* [Exercise objective]:
Of the entries below, copy only those lines that contain the word "Dominican".

* [Extracted entries]:
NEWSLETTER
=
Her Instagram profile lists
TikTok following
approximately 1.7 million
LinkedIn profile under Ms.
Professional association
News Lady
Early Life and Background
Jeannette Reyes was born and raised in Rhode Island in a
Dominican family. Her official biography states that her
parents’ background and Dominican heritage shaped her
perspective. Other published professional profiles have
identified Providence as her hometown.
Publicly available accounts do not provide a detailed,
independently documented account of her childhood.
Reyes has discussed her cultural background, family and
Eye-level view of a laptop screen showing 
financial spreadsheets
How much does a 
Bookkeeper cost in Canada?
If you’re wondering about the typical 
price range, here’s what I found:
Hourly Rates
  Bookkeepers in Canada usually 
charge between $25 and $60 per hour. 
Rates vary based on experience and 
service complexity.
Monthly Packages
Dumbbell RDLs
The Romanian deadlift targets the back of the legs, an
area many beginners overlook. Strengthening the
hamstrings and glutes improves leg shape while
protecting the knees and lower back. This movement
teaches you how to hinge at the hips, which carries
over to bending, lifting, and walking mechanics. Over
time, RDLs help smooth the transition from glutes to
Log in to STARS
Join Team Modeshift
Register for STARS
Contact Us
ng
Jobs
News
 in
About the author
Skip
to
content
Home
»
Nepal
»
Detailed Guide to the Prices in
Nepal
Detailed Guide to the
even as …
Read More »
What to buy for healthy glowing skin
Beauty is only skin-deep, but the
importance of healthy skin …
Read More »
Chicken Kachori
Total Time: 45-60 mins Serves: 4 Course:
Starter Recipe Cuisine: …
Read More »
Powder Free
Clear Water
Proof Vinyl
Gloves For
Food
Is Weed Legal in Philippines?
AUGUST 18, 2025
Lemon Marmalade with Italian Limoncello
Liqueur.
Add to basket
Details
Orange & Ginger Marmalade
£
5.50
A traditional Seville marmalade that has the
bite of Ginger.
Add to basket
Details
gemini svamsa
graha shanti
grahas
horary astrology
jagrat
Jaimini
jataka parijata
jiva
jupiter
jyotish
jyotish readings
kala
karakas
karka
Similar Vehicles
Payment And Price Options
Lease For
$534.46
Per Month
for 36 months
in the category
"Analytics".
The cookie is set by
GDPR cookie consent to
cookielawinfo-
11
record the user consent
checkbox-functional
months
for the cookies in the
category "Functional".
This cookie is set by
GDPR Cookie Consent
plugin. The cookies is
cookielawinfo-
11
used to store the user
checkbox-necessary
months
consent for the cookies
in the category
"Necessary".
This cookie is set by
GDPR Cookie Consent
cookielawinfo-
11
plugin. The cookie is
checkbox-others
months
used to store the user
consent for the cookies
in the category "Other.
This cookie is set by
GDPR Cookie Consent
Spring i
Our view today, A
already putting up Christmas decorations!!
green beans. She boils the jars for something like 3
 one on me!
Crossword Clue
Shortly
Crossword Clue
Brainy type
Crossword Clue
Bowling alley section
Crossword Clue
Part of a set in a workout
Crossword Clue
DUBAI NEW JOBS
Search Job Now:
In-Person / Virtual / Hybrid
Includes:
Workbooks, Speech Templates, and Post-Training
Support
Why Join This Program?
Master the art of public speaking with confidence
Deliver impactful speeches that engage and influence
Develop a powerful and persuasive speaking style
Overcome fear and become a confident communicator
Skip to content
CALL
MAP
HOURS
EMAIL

* [Solution to this task]:
Dominican family. Her official biography states that her
parents’ background and Dominican heritage shaped her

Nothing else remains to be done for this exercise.